■ **Task description**: Count the lines in the data below that include the word "Witch", then state the total and nothing besides.
▶
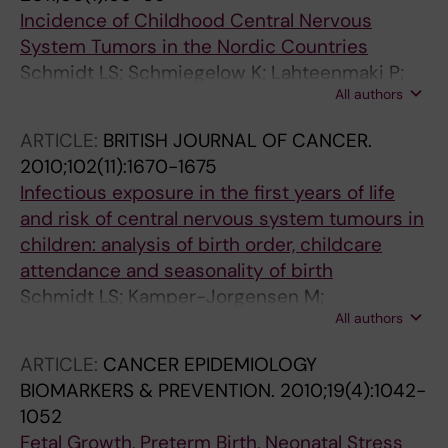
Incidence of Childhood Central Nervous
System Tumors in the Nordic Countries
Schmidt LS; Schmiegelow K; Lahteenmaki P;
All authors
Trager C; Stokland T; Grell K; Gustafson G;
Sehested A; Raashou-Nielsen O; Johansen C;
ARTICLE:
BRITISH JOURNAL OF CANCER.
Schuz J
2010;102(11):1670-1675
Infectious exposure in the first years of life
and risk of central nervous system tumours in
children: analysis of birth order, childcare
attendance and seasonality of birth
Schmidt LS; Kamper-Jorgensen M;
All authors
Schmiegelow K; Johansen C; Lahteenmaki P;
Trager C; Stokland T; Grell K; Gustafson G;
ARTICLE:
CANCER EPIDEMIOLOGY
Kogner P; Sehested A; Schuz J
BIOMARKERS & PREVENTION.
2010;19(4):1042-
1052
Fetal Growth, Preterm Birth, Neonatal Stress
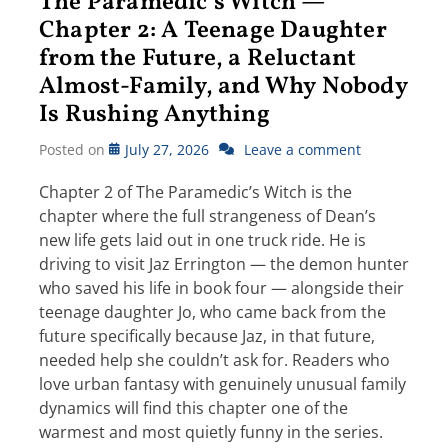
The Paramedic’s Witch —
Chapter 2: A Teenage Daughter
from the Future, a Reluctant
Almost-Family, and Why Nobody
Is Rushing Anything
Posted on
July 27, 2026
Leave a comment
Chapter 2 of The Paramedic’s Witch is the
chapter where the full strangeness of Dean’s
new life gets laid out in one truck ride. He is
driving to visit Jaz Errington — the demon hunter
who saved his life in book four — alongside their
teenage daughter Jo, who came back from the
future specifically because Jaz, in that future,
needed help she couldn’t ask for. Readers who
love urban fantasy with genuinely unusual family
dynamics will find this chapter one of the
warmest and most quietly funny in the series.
◀
■ **Exercise output**: 2